If the address is in the range that belongs to the kernel, or that the program hasn't allocated that address to itself yet, the pager raises a SEGFAULT, killing the program.
Because the addresses are logical addresses, not physical addresses, different user programs may use the same logical addresses to mean different physical addresses, the kernel pager program and the MMU make this all transparent and automatic.
This level of protection is not available on older CPU's (like 80286 cpus) and some very low power devices (like ARM CortexM3 or Attiny CPUs) because there is no MMU, all addresses on these systems are physical addresses, with a 1 to 1 correspondence between ram and address space
The “switch” is actually in the processor itself. Some instructions are only available in kernel mode (a.k.a. ring 0 on i386). Switching from kernel mode to user mode is easy. However, there are not so many ways to switch back to kernel mode. You can either:
send an interrupt to the processor
make a system call.
In either case, the operation has the side effect of transferring the control to some trusted, kernel code.
When a computer boots up, it starts running code from some well known location. That code ultimately ends up loading some OS kernel to memory and passing control to it. The OS kernel then sets up the CPU memory map via some CPU specific method.
And for example if driver is in kernel mode how does OS manages its integration to system so there is not malicious software added as a driver?

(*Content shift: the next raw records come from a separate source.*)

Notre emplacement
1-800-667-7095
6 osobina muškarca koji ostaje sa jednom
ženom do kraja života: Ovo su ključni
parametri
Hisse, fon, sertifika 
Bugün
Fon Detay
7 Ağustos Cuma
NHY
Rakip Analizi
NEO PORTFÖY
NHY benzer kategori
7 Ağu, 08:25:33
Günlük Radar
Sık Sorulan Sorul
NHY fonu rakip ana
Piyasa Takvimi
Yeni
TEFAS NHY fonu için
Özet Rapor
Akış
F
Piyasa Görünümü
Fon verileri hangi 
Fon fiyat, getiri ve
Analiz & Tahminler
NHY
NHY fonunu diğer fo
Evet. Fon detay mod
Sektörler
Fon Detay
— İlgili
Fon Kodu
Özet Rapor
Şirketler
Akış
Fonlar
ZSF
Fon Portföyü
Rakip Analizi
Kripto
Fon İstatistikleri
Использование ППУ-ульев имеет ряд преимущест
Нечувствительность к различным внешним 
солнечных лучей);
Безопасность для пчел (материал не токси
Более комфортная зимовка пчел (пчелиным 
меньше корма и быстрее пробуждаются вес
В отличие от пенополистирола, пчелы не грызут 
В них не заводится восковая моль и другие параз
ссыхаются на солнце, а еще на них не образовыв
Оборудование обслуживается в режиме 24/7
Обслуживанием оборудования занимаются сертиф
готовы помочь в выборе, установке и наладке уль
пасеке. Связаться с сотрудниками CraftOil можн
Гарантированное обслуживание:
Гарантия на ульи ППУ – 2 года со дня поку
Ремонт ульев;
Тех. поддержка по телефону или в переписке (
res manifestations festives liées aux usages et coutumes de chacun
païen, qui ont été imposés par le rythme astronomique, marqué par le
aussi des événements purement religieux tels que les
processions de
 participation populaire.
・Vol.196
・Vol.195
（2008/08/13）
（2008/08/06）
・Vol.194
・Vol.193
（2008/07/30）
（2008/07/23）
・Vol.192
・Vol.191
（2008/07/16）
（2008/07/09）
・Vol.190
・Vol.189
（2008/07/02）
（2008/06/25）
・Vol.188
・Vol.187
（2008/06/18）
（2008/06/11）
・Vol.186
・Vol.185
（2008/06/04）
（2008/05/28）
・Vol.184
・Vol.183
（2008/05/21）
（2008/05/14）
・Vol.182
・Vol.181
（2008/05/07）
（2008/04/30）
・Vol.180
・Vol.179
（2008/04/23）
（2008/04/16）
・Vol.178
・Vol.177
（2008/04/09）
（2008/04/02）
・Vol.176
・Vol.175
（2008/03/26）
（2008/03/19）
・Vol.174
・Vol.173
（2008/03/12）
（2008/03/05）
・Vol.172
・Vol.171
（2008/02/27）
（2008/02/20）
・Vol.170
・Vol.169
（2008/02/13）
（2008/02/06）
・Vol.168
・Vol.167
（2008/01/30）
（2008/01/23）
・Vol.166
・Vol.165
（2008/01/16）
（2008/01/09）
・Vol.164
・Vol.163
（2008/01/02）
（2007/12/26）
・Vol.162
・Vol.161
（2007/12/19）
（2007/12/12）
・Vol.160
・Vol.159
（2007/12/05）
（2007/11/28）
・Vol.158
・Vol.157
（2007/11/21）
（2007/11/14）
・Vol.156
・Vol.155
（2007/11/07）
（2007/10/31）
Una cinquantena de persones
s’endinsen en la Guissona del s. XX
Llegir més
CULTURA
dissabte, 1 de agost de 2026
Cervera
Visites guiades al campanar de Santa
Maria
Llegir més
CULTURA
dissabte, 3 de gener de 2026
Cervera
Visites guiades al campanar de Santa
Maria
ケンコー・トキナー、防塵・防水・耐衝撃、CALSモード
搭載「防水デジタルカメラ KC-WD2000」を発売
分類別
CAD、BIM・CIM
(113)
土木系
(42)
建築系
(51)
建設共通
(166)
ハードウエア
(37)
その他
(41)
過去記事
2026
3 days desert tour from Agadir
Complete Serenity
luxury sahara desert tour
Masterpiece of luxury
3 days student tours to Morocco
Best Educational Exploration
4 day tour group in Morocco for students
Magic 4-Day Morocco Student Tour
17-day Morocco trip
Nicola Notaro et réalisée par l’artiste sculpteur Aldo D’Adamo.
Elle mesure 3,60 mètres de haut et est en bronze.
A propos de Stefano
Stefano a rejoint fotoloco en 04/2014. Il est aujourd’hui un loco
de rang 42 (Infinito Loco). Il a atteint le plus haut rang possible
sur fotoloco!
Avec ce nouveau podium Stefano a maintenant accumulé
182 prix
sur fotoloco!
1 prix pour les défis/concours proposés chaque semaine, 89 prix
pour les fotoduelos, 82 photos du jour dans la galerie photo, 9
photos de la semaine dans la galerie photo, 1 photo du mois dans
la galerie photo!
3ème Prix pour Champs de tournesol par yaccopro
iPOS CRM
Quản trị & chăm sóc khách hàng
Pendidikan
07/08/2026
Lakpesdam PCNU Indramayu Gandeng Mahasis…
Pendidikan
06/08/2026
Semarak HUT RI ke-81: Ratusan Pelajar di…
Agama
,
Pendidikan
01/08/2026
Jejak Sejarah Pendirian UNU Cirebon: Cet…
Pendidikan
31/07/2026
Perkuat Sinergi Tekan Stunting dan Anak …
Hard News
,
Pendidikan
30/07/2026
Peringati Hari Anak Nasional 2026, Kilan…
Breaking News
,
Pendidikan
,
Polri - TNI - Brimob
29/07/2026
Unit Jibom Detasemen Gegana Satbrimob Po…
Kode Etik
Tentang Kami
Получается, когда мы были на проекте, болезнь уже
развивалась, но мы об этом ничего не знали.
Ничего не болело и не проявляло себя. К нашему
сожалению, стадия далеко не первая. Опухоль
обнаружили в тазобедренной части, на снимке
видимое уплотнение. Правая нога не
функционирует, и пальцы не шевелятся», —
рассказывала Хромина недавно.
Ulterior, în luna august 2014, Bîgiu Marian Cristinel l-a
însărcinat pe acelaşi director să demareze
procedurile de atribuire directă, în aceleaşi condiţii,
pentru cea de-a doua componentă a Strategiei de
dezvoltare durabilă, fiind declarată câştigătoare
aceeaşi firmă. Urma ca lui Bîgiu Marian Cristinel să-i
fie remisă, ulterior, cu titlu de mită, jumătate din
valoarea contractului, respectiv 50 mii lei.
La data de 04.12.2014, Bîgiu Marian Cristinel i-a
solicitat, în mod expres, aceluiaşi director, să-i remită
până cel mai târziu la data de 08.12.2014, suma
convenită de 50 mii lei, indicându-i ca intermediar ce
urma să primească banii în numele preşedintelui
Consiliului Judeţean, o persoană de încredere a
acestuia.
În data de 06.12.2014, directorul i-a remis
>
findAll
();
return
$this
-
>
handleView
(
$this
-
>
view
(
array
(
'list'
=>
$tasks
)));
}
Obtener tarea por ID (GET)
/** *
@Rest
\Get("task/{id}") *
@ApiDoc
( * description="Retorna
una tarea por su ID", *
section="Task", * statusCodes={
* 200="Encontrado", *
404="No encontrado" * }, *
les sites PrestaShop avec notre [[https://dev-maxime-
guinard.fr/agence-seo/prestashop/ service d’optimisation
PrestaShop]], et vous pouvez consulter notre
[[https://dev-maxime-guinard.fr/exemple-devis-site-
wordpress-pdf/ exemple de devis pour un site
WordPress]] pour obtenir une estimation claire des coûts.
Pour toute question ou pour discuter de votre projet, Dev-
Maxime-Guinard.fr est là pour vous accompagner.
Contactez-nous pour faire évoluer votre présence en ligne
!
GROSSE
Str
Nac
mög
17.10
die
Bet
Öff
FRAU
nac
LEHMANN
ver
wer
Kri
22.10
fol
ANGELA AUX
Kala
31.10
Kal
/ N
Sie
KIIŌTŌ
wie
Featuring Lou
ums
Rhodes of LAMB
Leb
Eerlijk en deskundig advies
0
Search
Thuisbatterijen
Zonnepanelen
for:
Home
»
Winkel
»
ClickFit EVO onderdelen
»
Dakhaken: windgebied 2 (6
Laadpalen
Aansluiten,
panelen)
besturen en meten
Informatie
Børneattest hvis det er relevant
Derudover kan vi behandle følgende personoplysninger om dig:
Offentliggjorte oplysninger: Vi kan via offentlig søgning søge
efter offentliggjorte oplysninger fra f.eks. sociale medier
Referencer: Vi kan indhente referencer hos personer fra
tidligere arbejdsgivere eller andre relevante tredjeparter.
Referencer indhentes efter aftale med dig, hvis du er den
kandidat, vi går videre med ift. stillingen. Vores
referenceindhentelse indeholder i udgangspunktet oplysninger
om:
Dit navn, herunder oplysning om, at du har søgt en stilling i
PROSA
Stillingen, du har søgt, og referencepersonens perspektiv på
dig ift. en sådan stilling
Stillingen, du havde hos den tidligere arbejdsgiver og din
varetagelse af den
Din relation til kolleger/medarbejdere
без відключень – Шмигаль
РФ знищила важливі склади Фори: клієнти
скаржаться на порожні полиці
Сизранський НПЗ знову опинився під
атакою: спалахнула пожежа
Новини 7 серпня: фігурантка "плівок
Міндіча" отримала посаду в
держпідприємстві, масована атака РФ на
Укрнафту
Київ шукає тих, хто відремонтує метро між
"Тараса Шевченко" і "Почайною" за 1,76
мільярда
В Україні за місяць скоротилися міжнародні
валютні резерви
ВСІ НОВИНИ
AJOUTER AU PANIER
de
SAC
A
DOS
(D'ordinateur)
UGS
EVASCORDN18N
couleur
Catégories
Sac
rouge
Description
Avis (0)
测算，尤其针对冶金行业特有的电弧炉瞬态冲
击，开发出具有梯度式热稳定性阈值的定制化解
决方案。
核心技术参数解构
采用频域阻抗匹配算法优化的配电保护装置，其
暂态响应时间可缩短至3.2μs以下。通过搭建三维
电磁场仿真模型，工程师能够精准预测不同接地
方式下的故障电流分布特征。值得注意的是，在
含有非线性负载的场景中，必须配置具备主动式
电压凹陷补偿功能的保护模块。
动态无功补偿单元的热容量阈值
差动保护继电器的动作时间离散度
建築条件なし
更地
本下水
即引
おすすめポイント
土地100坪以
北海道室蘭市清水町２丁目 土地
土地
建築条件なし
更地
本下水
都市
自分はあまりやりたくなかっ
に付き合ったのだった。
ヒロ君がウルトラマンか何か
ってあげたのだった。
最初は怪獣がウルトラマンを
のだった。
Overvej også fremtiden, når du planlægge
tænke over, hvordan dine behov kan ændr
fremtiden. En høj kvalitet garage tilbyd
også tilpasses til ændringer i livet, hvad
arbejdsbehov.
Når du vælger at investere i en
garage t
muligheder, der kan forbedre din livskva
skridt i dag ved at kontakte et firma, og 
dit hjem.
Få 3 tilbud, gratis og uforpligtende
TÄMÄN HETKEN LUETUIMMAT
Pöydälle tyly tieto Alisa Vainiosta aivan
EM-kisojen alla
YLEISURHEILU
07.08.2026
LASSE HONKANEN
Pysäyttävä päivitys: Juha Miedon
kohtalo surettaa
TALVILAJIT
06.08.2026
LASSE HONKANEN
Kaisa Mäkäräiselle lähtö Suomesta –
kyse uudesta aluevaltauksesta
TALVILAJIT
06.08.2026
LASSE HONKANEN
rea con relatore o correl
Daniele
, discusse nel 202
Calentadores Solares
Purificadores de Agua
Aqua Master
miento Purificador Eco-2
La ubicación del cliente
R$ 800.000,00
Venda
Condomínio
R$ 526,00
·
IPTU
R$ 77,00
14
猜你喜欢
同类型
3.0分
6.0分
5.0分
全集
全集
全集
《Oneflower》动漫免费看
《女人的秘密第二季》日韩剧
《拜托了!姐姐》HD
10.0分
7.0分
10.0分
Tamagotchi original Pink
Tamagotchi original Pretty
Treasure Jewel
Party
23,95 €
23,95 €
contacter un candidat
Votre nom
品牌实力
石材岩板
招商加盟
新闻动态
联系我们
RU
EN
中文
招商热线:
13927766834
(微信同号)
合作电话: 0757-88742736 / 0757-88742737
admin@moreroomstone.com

It actually depends on the OS architecture. I will give you two examples:
Linux kernel: A driver code can be very powerful. The level of protections are following:
a) A driver is allowed to access limited number of symbols in the kernel, specified using EXPORT_SYMBOL. The exported symbols are generally functions. But nothing prevents a driver from trashing a kernel using wild pointers. And the security using EXPORT_SYMBOL is nominal.
b) A driver can only be loaded by the privileged user who has root permission on the box. So as long as root privileges are not breached system is safe.
Micro kernel like QNX: The operating system exports enough interface to the user so that a driver can be implemented as a user space program. Hence the driver at least cannot easily trash the system.